Price is not a number you choose. It's a signal. It tells people who you're for, what to expect, and whether they're in the right place.

This applies whether you're pricing a tasting menu, a jar of hot sauce, or a hotel F&B experience. The mechanics differ. The logic doesn't.

There are two pricing mistakes I see constantly. The first is pricing too low to build volume — and then discovering the volume needed to make it viable is impossible to achieve. The second is pricing emotionally — charging what feels right rather than what the model requires.

Both are fixable. But they're far cheaper to fix before you've committed to a menu, a packaging run, or a lease.
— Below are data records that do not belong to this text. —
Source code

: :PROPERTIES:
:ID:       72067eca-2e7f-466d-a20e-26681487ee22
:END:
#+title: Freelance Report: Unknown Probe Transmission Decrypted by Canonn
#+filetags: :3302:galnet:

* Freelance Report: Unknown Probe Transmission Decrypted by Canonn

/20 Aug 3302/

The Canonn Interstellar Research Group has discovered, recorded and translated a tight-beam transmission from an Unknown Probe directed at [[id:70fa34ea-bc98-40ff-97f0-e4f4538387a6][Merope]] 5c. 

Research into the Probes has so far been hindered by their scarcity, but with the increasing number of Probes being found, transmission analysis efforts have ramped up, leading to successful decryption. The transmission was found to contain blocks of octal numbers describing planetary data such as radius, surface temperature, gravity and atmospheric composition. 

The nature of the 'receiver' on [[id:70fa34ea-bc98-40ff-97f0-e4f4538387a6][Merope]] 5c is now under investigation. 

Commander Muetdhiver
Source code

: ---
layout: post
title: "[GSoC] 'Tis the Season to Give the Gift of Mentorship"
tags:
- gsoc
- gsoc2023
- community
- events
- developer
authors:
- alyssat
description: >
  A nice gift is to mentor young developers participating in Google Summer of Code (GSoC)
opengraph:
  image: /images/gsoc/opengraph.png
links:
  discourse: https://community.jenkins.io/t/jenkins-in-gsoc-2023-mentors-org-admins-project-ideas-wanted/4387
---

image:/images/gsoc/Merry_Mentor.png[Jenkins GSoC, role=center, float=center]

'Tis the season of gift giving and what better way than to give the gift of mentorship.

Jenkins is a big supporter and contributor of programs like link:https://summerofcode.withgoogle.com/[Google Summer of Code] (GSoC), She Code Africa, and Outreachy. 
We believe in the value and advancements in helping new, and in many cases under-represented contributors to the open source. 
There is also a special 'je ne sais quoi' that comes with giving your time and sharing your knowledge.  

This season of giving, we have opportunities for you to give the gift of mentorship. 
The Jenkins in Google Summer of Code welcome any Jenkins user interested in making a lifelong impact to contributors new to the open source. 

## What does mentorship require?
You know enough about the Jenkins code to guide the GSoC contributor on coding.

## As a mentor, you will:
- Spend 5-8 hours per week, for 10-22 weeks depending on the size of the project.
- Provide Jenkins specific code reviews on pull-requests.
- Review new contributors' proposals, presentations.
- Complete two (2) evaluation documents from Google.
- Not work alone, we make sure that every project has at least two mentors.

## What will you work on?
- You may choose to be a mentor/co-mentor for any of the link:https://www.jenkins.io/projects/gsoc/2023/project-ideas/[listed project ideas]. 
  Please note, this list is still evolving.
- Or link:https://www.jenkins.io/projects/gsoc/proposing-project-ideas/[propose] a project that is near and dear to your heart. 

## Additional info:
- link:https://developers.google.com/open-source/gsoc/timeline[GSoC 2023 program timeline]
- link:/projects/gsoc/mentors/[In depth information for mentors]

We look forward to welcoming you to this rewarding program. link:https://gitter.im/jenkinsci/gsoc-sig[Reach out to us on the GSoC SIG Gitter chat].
The businesses that get pricing right early aren't the ones with the most sophisticated models. They're the ones willing to look at the uncomfortable number — the one where the business only makes sense — and build from there.

SIDE PLATE

At a churrascaria in Rio, I spent less time thinking about the food and more time watching the team. Nobody ran. Nobody disappeared. Nobody interrupted a conversation at the wrong moment. The meat arrived when it should. The table was cleared when it should be. It looked effortless.

It wasn't effortless. It was choreographed — probably through weeks of training, standard procedures, and a very clear understanding of what the experience was supposed to feel like from the guest's perspective.

Then, in the bathroom: a dispenser of dental floss, small cups, mouthwash. At a meat restaurant known for long, abundant meals and even longer conversations. A tiny detail. But the right detail — the one that says every part of this experience was thought about, including the part after the last course.

The experience doesn't end when the plates are cleared. It ends when people leave. That's the standard worth designing to.

WHAT'S COOKING

Pricing is one of the first things I work through with every new project - not because it’s the most exciting part, but because it sets the logic for almost everything else. Get it right and the rest of the model makes sense. Get it wrong, and you’re building on sand.